Job item: Go through the records and report each line in which the word "Proyectos" occurs.

########

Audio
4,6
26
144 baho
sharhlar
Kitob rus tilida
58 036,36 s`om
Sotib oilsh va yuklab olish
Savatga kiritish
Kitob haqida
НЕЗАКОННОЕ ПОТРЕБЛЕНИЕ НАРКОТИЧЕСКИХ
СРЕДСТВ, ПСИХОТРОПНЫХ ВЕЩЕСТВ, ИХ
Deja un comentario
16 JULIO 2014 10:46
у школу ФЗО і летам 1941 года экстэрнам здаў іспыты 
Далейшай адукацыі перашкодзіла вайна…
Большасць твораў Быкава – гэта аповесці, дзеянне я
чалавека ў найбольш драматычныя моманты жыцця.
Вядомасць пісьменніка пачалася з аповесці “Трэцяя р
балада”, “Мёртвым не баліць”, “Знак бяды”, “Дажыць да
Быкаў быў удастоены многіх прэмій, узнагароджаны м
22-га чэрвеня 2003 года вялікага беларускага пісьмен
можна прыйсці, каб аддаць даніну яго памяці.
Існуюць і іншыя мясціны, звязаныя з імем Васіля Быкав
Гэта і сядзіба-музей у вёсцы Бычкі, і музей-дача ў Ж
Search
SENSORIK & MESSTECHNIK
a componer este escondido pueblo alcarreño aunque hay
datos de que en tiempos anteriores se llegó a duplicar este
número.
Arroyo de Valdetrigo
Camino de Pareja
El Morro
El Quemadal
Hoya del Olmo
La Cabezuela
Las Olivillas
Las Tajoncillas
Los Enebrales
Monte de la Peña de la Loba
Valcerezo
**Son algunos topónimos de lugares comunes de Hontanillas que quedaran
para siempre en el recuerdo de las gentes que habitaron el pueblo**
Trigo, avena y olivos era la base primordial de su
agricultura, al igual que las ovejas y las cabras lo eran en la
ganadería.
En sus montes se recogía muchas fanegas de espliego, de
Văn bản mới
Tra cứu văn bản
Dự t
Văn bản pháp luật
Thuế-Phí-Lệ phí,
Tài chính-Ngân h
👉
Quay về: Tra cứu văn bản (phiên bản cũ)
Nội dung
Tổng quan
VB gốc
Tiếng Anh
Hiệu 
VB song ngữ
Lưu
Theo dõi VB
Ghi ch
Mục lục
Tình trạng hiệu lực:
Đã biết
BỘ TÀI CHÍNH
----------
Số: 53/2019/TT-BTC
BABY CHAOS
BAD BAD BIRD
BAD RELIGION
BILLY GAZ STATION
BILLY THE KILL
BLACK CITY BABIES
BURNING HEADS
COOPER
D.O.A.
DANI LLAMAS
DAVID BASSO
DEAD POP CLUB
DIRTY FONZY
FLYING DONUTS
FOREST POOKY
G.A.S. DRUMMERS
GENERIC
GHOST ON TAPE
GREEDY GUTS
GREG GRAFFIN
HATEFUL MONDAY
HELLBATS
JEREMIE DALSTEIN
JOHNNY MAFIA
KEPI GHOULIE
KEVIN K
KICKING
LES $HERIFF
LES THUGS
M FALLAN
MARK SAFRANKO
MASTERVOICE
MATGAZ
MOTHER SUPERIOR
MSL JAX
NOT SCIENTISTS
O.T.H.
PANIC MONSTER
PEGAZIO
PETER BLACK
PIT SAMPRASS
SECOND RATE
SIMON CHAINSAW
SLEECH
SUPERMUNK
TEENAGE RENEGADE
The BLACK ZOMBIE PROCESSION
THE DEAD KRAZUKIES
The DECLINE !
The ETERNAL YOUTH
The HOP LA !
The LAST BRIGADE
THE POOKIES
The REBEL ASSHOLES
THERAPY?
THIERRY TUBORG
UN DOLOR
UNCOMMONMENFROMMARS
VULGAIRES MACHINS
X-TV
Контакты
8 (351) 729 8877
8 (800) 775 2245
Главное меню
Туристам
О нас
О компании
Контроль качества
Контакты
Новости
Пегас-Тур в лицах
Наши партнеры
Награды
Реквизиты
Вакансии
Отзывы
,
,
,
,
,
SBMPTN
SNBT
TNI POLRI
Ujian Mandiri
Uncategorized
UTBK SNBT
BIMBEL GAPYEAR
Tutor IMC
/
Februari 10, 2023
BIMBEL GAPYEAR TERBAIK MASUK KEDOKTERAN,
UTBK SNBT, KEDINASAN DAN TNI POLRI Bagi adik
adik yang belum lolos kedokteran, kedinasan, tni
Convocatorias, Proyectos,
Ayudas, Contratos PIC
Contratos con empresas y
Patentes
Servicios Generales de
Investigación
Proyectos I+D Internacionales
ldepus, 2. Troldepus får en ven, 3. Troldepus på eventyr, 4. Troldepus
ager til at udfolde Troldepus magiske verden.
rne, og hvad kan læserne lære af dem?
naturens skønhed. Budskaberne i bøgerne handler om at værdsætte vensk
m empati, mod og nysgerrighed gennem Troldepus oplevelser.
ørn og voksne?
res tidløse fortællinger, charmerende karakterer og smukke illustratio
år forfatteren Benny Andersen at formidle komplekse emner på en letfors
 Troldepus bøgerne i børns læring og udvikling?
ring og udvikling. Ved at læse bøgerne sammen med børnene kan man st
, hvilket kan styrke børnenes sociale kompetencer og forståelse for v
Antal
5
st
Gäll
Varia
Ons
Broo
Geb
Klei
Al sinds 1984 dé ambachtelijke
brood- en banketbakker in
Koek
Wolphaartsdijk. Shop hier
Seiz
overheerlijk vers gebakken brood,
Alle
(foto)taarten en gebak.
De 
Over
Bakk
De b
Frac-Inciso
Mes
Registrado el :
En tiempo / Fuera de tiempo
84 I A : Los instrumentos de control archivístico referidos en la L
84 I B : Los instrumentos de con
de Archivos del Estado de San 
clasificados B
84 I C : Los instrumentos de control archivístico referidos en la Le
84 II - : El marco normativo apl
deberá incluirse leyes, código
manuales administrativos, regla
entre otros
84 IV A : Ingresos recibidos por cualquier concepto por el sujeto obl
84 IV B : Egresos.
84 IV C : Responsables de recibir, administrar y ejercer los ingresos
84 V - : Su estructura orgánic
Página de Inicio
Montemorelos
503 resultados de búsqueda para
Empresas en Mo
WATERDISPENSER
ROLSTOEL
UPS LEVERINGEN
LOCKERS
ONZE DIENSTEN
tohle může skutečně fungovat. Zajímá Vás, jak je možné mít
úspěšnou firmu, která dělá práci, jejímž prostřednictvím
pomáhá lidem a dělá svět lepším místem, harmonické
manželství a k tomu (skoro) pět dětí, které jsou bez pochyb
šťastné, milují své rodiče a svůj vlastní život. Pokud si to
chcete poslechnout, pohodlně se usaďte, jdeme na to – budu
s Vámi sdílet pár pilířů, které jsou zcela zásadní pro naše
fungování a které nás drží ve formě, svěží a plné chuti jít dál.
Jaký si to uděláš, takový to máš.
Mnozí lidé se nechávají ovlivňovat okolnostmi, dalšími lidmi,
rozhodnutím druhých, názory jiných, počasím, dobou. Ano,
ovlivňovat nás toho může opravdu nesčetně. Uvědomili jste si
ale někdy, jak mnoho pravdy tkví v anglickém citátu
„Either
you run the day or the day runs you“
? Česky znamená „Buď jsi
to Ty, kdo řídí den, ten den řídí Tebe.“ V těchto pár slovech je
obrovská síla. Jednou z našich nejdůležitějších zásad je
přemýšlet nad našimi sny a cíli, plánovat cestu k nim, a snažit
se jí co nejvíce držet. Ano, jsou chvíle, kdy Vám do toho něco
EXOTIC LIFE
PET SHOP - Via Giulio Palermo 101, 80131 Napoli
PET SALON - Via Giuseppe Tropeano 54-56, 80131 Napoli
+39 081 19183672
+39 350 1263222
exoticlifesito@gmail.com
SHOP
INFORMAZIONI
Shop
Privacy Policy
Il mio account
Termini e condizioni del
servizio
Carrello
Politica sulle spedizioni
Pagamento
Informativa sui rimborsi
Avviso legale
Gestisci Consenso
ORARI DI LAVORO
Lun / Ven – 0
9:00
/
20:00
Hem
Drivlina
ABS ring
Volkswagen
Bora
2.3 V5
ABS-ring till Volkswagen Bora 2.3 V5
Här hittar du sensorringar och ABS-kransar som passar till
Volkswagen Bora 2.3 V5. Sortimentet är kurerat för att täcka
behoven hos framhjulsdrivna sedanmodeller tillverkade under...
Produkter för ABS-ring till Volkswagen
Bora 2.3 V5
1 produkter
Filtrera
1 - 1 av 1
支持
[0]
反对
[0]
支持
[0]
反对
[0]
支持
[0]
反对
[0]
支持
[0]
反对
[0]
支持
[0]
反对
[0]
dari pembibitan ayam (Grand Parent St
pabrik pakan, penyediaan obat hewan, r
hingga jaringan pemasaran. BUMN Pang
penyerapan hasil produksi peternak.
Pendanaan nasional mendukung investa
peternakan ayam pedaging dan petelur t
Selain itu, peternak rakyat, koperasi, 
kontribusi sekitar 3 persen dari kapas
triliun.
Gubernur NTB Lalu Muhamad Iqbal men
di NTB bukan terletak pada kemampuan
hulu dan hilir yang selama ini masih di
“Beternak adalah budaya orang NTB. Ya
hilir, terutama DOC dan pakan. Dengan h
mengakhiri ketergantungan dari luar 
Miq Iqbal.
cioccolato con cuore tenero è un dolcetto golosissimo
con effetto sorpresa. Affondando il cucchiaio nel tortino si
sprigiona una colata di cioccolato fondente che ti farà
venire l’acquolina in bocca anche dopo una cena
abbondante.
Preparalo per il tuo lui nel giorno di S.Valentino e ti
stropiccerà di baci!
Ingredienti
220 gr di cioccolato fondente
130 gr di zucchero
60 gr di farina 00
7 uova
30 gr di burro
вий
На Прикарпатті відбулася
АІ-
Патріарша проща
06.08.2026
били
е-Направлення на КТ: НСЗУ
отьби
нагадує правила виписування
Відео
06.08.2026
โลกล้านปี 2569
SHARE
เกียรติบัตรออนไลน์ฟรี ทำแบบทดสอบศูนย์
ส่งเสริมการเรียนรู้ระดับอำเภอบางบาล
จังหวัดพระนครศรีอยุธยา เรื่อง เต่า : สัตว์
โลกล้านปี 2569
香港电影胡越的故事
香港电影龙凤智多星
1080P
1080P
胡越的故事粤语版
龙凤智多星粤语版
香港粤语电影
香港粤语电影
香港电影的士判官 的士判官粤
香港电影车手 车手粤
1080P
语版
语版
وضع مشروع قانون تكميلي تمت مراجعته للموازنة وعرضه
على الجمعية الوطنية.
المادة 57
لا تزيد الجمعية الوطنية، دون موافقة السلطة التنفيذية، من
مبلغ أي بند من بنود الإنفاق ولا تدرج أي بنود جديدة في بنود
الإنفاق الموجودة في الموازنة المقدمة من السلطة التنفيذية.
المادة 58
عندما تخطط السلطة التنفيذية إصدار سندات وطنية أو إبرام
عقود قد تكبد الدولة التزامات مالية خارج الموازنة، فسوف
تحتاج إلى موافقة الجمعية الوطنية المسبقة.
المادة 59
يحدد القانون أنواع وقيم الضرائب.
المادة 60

########

Exercise response:
Convocatorias, Proyectos,
Proyectos I+D Internacionales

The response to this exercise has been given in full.